Edit- I just sorted by size and this looks the same (but you should check all the specs to verify):

http://www.mouser.com/ProductDetail...=sGAEpiMZZMtQ8nqTKtFS/FNrAZmebG6GtHiaWinZERY=
 
Last edited:
Well the new bridge rectifiers finally arrived along with a Chip Quik SMD-1 Removal Kit. Upon taking the old one off I discovered a leg broken. I must have done it while trying to remove it for testing previously. Unfortunately it tested ok and with the new one in place my previous theory of this being the problem vanished.

Once again, it powers up and then tries to power up the main amp with the clicking and then the amp going into standby mode and the volume know flashing red. It definitely is on the blue circuit. I don't know where to go from here now.

Help much appreciated!

Cheers......
 
Harry, this is a class-D switching amp, so there is no bias setting equivalent to that in a Class A or AB amp. There is a DC offset setting, which I believe adjusts the balance between the high and low outputs.

The speaker selection relays RL501 and RL502, and speaker detection (and protection?) relays RL503 and RL504 don't appear to otherwise affect the amplifier circuitry, so it seems you can test for amplifier operation independent of speaker operation.

With an input signal at the inputs -- I'd use a signal generator, or signal generator app on a mobile phone or tablet -- you should see a square wave at the gates of output MOSFETs Q521 and Q523 (good opportunity to use your oscilloscope.) Keep your hands off everything whilst testing, because a short or misconnection could put your 'scope input at power supply rail voltage. Set up your 'scope accordingly -- highest volts/div to start with, and work down -- to avoid damage!

The square wave should be constant amplitude but vary in frequency and pulse duration as you vary input volume and frequency. If this appears to the case, it's probably a problem with the protection circuitry, and if you're willing to gamble everything on a wildly risky attempt, you can try forcing the speaker relays closed to see if it either works or sends the amplifier and speakers up in flames. If you're going to do this last bit, do it outdoors and keep a fire extinguisher handy, and be prepared to throw away the corpse and chalk it up to a learning experience. Make sure to video this part, so if there's great immolation you can put it on YouTube.

If there's no square wave at the gates of the output MOSFETs, it's probably a problem with the amplifier drive circuitry.
 
Can I power the 5V only with a power supply and test that way?

Since the fault is on this circuit?
You can, but are you sure the fault is powered by the 5V rail?

Does the amplifier circuitry otherwise work properly if the 5V rail isn't powered, i.e., if you force the relays closed?
 
It works fine with the 5v unplugged through headphones. All tone controls work perfectly ok and the volume works as it should.

When I plug the 5V blue connection in to the board that's when it turns on and the relays click and then the amp goes into standby with the volume knob flashing red.
 
It works fine with the 5v unplugged through headphones. All tone controls work perfectly ok and the volume works as it should.
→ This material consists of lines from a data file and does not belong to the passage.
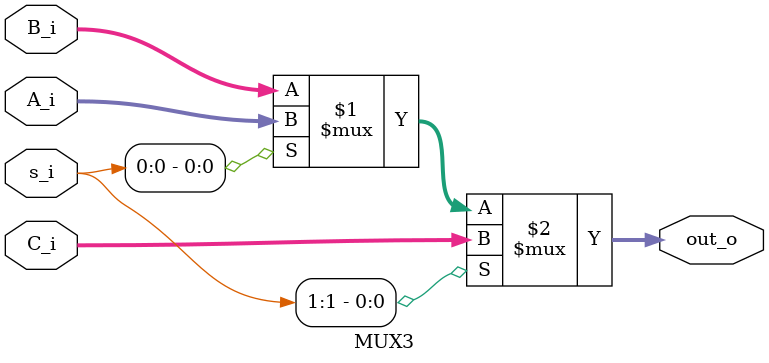
<source format=sv>
module MUX3 #(
    parameter INPUT_WIDTH = 32
)(
    input wire [INPUT_WIDTH - 1:0]      A_i,
    input wire [INPUT_WIDTH - 1:0]      B_i,
    input wire [INPUT_WIDTH - 1:0]      C_i,
    input wire [1:0]                    s_i,
    output logic [INPUT_WIDTH-1:0]      out_o
);

    assign out_o = s_i[1] ? C_i:(s_i[0] ? A_i:B_i); 

endmodule
</source>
When I plug the 5V blue connection in to the board that's when it turns on and the relays click and then the amp goes into standby with the volume knob flashing red.
This doesn't guarantee that the power amplifier circuitry is working, because the headphones are driven by the output of the preamplifier, before the power amplifier.

It might be a failure in the speaker detection/protection circuitry -- which is powered by the blue 5v supply -- but it might also be the speaker protection circuitry working correctly.
 
Forgive my probably stupid questions but how exactly do I do that?

Treat me like a child and give me precise step by step instructions please :)

Thanks guys.
 
Get you a good function generator (audio range sine/square) and a scope and the schematic, start chasing it down one section at a time.
 
Get you a good function generator (audio range sine/square) and a scope and the schematic, start chasing it down one section at a time.

Thanks Mark,

I'll have a look for one and then educate myself (as best as I can) on how to do as you say.